Perguntei a uma amiga minha que já ultrapassou os 60 anos: Que tipo de mudança ela está sentindo?
Reflexão de Della Morena, publicada por Izete Dal Pont Mondardo, via redes sociais…
Ela me enviou as seguintes linhas muito interessantes:
- Depois de amar meus pais, meus irmãos, meu marido, meus filhos, meus amigos, agora comecei a me amar.
- Acabei de perceber que não sou “Atlas”. O mundo não repousa sobre meus ombros.
- Agora parei de negociar com vendedores de frutas e verduras. Afinal, alguns centavos a mais não vão abrir um buraco no meu bolso, mas podem ajudar o pobre homem a economizar para as taxas escolares dos filhos.
- Pago o taxista sem esperar o troco. O dinheiro extra pode trazer um sorriso ao seu rosto. Afinal, ele está trabalhando muito mais duro do que eu.
- Parei de contar aos mais velhos que já contaram essa história muitas vezes. Afinal, a história os faz trilhar o caminho da memória e reviver o passado.
- Aprendi a não corrigir as pessoas, mesmo quando sei que estão erradas. Afinal, a responsabilidade de tornar todos perfeitos não é minha. A paz é mais preciosa do que a perfeição. (Se a pessoa vive numa bolha, deixa… não arrebente a bolha)
- Dou elogios de forma livre e generosa. Afinal, melhora o humor não só do destinatário, mas também de mim mesmo.

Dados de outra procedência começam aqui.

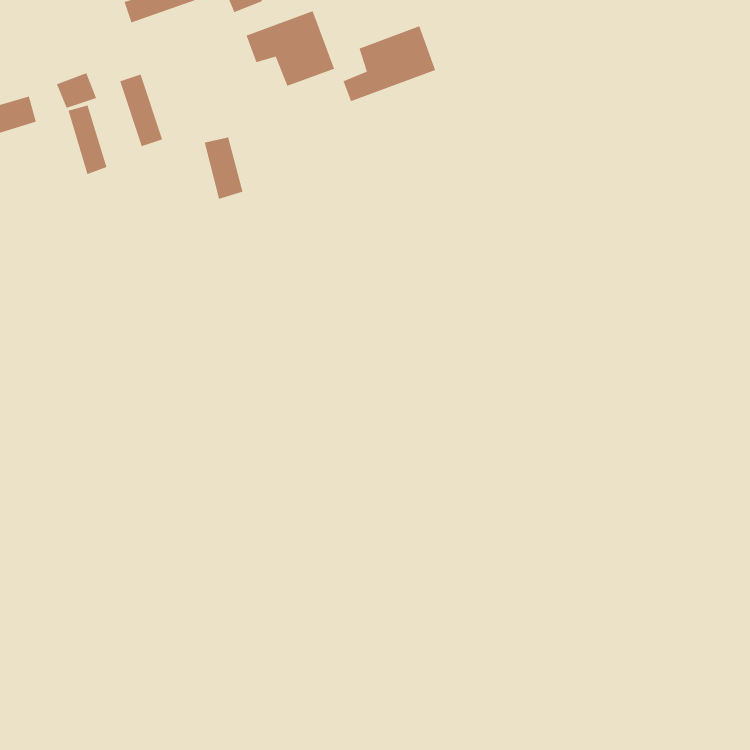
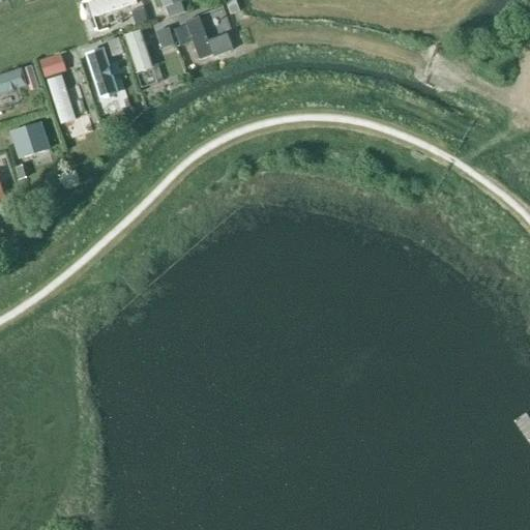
building: [342,25,436,102] -> none
building: [204,136,244,200] -> [125,29,153,73]
building: none -> [10,120,51,159]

- Aprendi a não ser incomodado por alguma mancha na minha camisa. Afinal, a personalidade fala mais alto do que as aparências.

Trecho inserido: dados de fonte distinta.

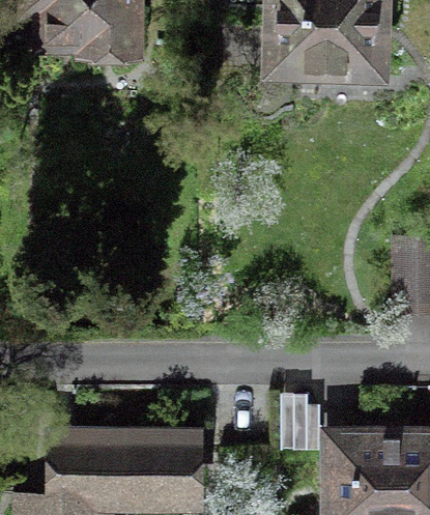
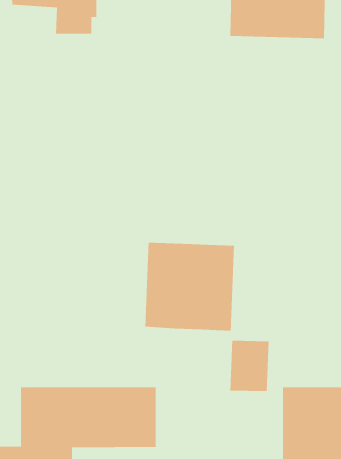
building: none -> [145,242,235,331]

- Eu fico longe de pessoas que não me valorizam. Afinal, eles podem não saber meu valor, mas eu sei.
- Fico calmo quando alguém faz política suja para ficar à minha frente na corrida dos ratos. Afinal, não sou um rato e também não estou em nenhuma corrida.
- Estou aprendendo a não ter vergonha de minhas emoções. Afinal, são minhas emoções que me tornam humano.
- Aprendi que é melhor abandonar o ego do que romper um relacionamento. Afinal, meu ego vai me manter distante, enquanto com relacionamentos eu nunca estarei sozinho.
- Aprendi a viver cada dia como se fosse o último. Afinal, pode ser o último.
- Estou fazendo o que me deixa feliz. Afinal, sou responsável pela minha felicidade e devo isso a mim mesmo.”
Afinal temos que esperar tanto? Porque não podemos praticar isso em qualquer estágio da vida?